41. Hazardous Activities includes any activity that exposes the participant to any foreseeable danger or risk. Examples of hazardous activities include but are not limited to aviation sports, rafting or canoeing involving white water rapids in excess of grade 5, tests of velocity, scuba diving at a depth of more than thirty metres, bungee jumping, and participation in any extreme sport。

42. Treatment of Acquired Immune Deficiency Syndrome (AIDS), AIDS-related Complex Syndrome (ARCS) and all diseases caused by and/or related to the HIV Virus, if diagnosed as a pre-existing condition. If diagnosed after the effective date of the Policy and it is proven to be caused by a blood transfusion or accident, a 24 month waiting period applies。

43. Except for accidental injury to sound, natural teeth, dental Care is excluded from coverage; treatment, services or supplies related to (a) the teeth; and (b) the gums other than tumors; and (c) any other associated structures; (d) the prevention or correction of teeth irregularities and malocclusion of jaws by wire appliances, braces, or other mechanical aids; and (e) dental implants, regardless of cause。

44. Treatment services or supplies as the result of prognathism, retrognathism, microtrognathism, or any treatment, services, or supplies to reposition the maxilla (upper jaw), mandible (lower jaw), or both maxilla and mandible. This includes treatment for (TMJD) or Temporomandibular Malocclusion Joint Disorders。

45. This Policy will not cover any services received by any parties or in any countries where otherwise prohibited by the US/UN/EU law and sanctions。

46. Benefits for enrolling solely for the purpose of obtaining medical treatment, while on a waitlist for a specific treatment, or while traveling against the advice of a Physician。
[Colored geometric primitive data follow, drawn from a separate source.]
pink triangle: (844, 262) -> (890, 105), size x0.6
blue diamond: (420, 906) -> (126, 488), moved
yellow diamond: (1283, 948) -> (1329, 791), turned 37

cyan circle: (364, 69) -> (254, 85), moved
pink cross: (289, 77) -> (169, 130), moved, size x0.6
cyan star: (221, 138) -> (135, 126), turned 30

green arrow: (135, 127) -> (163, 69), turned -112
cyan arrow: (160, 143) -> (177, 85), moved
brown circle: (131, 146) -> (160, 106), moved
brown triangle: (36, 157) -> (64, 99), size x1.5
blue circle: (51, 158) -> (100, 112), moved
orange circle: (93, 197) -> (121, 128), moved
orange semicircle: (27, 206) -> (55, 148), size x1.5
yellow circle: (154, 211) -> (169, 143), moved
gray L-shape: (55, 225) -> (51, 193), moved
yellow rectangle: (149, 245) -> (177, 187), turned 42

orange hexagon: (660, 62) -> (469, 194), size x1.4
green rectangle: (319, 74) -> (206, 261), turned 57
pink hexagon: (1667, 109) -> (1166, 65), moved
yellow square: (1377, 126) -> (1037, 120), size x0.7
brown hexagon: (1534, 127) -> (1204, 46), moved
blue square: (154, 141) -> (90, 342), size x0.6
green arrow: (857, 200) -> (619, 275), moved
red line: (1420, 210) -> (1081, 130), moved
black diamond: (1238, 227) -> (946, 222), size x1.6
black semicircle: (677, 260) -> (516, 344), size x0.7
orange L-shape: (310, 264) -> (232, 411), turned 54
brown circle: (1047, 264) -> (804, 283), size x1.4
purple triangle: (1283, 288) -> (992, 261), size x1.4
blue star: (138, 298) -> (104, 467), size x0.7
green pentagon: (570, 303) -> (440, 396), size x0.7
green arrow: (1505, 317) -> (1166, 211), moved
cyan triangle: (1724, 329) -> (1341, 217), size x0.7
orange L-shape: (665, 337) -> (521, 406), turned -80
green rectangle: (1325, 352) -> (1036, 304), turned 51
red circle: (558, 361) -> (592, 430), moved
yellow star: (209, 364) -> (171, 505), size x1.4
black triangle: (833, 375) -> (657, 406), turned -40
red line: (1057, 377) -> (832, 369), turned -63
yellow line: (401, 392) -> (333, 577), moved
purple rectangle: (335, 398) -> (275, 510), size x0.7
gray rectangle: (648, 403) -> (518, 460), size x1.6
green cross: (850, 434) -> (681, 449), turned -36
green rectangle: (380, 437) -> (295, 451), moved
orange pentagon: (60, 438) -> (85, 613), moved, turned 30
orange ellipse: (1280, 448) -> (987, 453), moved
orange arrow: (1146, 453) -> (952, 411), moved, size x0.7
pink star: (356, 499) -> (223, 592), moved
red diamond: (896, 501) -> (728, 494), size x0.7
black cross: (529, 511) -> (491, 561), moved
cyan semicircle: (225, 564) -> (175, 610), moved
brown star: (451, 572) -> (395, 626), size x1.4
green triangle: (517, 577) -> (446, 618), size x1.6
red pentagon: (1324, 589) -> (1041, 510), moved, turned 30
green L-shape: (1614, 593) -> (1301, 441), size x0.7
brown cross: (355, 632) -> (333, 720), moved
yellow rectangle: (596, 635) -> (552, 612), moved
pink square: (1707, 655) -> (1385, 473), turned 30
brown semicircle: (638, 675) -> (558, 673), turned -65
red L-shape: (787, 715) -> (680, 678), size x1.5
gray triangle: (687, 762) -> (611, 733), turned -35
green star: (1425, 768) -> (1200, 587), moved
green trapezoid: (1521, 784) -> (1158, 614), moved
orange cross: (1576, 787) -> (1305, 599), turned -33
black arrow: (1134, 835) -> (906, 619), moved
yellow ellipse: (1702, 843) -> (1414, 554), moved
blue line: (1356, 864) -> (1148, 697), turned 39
47. Coverage is excluded for treatment and services related to infectious diseases declared to be an outbreak, epidemic, or public emergency by the World Health Organization(WHO), Center for Disease Control and Prevention (CDC), or any other Government or Government Agency or ruling body of the country where the outbreak or epidemic has occurred in. Additionally, such coverage is also excluded if there has been an official warning issued against travel to the area, by the State Department, Embassy, Airline or other Governmental Agency, prior to travel to the affected country. This exclusion will not apply if exposure occurs accidentally or unknowingly while travelling to or from areas not declared to be at risk, or if exposure occurs as a result of residing or working in the area prior to the outbreak。

Accidental Death and Dismemberment Exclusions:

48. Any loss caused directly or indirectly from extortion, kidnap & ransom or wrongful detention of the Insured or hijacking of any aircraft, motor vehicle, train or waterborne vessel on which the Insured is traveling。

49. Any loss resulting as a fare-paying passenger in a scheduled aircraft or in an employer owned or hired jet or helicopter for transportation of employees.

50. Any loss whose principal cause sickness or illness.